- Pest Type: Weed
- Crops Affected: Wheat, Cotton, Potatoes, Soybeans, Corn
- Scientific Name: Helianthus tuberosus
- Pest Order: Asteraceae
A tall (1-3 m) rhizomatous and tuberous perennial. It is sometimes cultivated for its edible tubers, but once established is aggressive and difficult to control.
Reproduction is mainly by tubers but also by seed. Tubers produced in the previous year begin to sprout in late spring. Rhizome production begins just before flowering. Tuber production begins in midsummer, and reaches its peak in late summer or early autumn. Tubers are short-lived; they do not survive form more than one or two seasons.
Cotyledons are oval, twice as long as wide, and united at the base, forming a short tube. The first leaves are opposite and elliptic.
Leaf blades are dull green on the upper surface, pale on the underside, and covered with short stiff hairs.
Stems are coarse and stout with rough hairs. Leaves are simple, ovate or almost heart-shaped to oblong-lanceolate, tapering to a narrow tip, 10-25 cm long by 4-12 cm wide. Leaf blades are thick, rough on the upper surface, with short grayish hairs on the lower surface. Margins are coarsely toothed, and petioles are winged. Lower leaves are opposite, but leaves on the upper half of the stem are alternate.
One to five flower heads are produced at the terminal end of stems from August through October. Heads are about 5 cm in diameter with 10-20 yellow ray flowers (2-4 cm long) surrounding the darker yellow disk flowers. Each seed is enclosed in the fruit (achene), which is 4-8mm long, oblong to wedge-shaped, and flattened.

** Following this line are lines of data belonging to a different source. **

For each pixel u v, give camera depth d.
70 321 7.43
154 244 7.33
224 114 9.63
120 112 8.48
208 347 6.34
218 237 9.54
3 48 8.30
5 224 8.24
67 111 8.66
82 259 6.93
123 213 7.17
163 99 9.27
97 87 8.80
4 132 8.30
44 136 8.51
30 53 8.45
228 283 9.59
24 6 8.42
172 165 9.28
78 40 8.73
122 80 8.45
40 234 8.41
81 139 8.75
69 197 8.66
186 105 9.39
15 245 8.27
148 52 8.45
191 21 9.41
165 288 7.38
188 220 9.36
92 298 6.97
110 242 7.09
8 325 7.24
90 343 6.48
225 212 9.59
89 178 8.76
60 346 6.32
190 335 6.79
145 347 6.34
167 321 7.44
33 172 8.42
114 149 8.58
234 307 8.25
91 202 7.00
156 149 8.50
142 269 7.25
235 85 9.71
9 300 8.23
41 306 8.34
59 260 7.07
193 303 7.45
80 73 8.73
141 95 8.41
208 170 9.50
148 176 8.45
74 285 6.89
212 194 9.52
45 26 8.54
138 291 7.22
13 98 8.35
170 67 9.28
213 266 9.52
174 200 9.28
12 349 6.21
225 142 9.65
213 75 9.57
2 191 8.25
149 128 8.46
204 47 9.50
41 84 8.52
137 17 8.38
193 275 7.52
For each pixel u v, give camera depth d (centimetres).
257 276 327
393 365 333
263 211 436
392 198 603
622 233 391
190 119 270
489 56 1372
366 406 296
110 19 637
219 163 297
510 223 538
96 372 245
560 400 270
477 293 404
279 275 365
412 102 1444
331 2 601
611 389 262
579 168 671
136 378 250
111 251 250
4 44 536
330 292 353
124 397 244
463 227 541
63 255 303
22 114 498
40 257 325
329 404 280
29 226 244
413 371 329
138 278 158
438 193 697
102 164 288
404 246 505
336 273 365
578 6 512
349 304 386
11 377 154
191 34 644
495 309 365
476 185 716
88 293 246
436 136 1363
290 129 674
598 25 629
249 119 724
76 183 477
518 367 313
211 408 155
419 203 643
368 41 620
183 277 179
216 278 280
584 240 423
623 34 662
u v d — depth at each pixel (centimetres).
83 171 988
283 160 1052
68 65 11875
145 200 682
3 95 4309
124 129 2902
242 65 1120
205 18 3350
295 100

Above ground parts die back after frost and do not persist. The plant overwinters as a tuber.
Jerusalem artichoke is sometimes cultivated for the edible tubers. It is a weed of nurseries, landscapes, orchards, and reduced-tillage agronomic crops, as well as roadsides and waste places. It is often found on rich, moist soil. Foliage and tubers are readily eaten by livestock and deer.
This weed continues to spread in the eastern half of the United States and is increasing in many Midwestern states and states adjacent to Canada. It is also found near the Pacific coast.
Common sunflower is similar, but is an annual with a fibrous root system and does not product tubers. Maximilian sunflower is also similar, but has leaves more than 3 times longer than broad, and some of the middle leaves fold lengthwise.